(Data excerpts)
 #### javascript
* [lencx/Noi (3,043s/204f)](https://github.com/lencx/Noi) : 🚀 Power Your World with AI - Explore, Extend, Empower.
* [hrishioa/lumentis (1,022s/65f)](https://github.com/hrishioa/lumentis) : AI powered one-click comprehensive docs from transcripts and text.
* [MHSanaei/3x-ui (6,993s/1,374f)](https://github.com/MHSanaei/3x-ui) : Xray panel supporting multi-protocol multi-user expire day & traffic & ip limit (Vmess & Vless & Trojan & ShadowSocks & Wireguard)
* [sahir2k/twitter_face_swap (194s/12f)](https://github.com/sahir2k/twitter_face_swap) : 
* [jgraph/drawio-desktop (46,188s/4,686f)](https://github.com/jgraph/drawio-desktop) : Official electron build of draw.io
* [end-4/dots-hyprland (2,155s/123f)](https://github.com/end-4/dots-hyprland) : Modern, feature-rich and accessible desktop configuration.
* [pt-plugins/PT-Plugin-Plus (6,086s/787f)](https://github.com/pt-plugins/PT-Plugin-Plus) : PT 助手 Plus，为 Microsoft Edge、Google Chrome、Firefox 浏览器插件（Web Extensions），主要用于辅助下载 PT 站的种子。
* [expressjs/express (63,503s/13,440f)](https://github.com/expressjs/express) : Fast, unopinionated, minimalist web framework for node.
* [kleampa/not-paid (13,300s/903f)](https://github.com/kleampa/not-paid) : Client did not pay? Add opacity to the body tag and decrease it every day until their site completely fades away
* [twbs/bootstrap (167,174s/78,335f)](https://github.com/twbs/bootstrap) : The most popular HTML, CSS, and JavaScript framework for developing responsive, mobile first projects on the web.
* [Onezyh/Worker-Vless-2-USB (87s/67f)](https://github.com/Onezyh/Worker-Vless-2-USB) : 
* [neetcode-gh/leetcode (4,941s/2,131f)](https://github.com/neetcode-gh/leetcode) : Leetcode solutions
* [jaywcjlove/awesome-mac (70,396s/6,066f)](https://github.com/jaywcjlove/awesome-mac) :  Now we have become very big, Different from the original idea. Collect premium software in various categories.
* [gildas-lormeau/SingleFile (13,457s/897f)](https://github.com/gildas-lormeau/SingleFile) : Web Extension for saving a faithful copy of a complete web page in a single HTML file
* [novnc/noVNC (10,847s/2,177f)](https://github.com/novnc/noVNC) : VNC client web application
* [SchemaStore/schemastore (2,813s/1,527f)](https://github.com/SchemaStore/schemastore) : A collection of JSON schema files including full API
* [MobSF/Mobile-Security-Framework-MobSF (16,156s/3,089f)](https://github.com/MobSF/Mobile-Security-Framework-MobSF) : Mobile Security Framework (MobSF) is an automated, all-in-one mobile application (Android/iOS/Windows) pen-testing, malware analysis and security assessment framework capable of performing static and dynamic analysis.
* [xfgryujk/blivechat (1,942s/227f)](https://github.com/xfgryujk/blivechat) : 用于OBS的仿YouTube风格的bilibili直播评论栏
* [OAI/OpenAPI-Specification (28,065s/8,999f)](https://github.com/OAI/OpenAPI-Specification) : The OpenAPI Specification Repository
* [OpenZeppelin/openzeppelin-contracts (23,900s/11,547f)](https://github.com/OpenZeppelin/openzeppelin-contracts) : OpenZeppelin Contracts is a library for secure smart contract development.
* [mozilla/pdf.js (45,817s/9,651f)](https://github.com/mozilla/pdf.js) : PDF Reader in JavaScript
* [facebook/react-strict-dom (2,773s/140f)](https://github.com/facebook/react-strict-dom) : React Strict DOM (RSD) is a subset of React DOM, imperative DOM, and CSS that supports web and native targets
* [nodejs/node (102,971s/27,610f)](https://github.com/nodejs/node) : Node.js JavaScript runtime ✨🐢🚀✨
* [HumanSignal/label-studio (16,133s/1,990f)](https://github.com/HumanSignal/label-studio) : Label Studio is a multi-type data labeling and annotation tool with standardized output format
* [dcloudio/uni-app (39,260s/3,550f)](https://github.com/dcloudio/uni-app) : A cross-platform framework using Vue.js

...

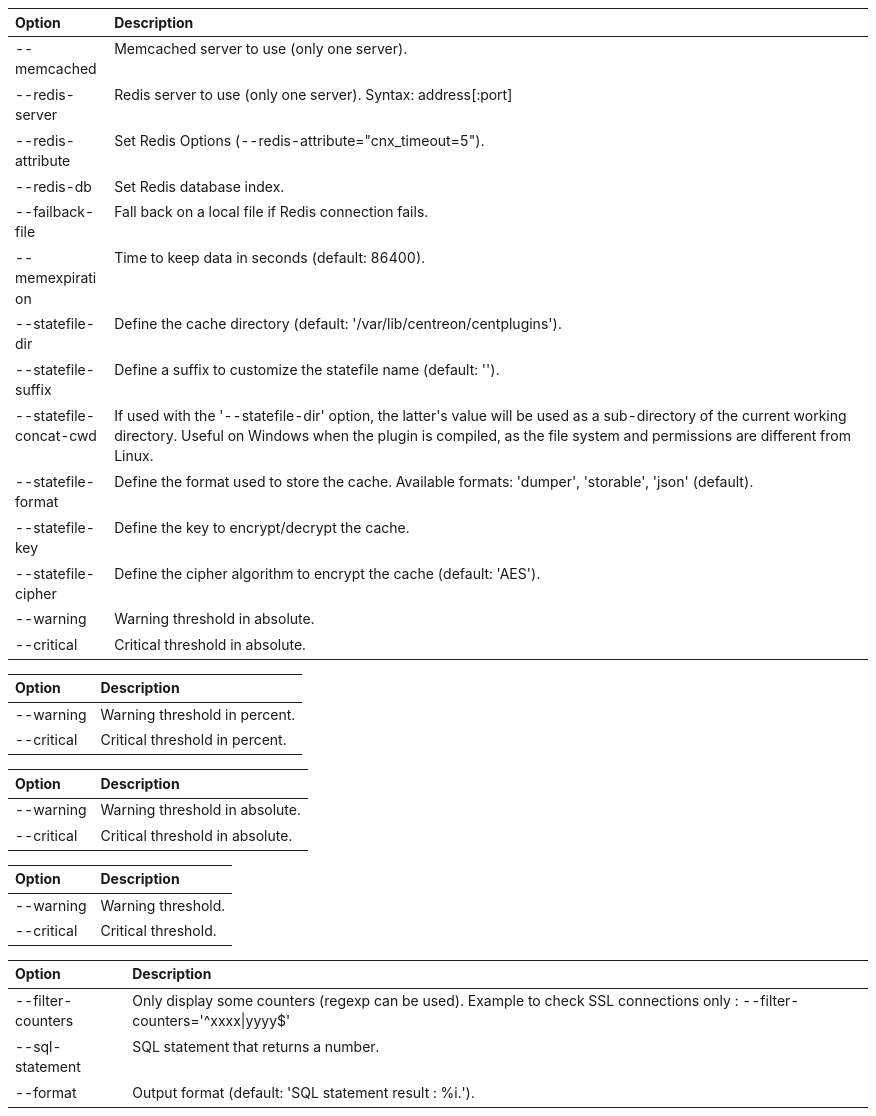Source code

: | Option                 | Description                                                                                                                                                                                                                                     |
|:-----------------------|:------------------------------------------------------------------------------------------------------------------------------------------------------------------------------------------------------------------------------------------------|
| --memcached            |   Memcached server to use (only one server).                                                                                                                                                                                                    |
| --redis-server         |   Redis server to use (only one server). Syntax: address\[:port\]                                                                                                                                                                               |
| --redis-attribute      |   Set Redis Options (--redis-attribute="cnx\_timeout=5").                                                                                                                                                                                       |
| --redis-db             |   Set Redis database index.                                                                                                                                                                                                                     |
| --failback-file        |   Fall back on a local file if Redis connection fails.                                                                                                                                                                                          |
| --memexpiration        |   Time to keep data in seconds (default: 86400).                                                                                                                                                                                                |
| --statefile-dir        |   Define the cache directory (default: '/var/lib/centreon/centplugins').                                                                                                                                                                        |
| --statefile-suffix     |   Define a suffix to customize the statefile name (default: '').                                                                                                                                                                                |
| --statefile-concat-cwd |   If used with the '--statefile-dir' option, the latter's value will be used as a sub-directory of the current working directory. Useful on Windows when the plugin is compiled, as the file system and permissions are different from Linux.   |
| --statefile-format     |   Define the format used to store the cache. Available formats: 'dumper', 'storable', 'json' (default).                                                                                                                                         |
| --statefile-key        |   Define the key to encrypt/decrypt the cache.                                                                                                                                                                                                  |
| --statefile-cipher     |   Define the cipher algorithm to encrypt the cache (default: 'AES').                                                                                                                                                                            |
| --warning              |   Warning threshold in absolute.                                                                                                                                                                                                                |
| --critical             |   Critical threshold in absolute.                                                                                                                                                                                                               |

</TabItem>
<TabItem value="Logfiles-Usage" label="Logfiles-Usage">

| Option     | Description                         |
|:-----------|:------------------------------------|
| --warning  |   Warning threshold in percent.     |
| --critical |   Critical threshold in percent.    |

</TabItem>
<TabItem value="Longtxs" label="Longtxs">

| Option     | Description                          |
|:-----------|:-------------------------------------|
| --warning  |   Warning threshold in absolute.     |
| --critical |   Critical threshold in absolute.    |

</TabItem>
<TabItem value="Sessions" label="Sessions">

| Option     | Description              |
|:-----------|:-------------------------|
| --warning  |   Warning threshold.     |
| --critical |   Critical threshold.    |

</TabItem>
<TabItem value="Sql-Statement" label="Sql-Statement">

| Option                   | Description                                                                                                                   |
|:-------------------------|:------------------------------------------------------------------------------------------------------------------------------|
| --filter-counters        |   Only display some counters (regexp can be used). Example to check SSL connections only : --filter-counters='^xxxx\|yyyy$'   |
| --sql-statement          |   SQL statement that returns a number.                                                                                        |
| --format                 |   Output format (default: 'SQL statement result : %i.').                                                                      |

* **Work to complete**: Write down exactly the span of lines above from the one containing "OpenAPI Specification Repository" to the one containing "and native targets", both ends included.

* **Result of the exercise**:
* [OAI/OpenAPI-Specification (28,065s/8,999f)](https://github.com/OAI/OpenAPI-Specification) : The OpenAPI Specification Repository
* [OpenZeppelin/openzeppelin-contracts (23,900s/11,547f)](https://github.com/OpenZeppelin/openzeppelin-contracts) : OpenZeppelin Contracts is a library for secure smart contract development.
* [mozilla/pdf.js (45,817s/9,651f)](https://github.com/mozilla/pdf.js) : PDF Reader in JavaScript
* [facebook/react-strict-dom (2,773s/140f)](https://github.com/facebook/react-strict-dom) : React Strict DOM (RSD) is a subset of React DOM, imperative DOM, and CSS that supports web and native targets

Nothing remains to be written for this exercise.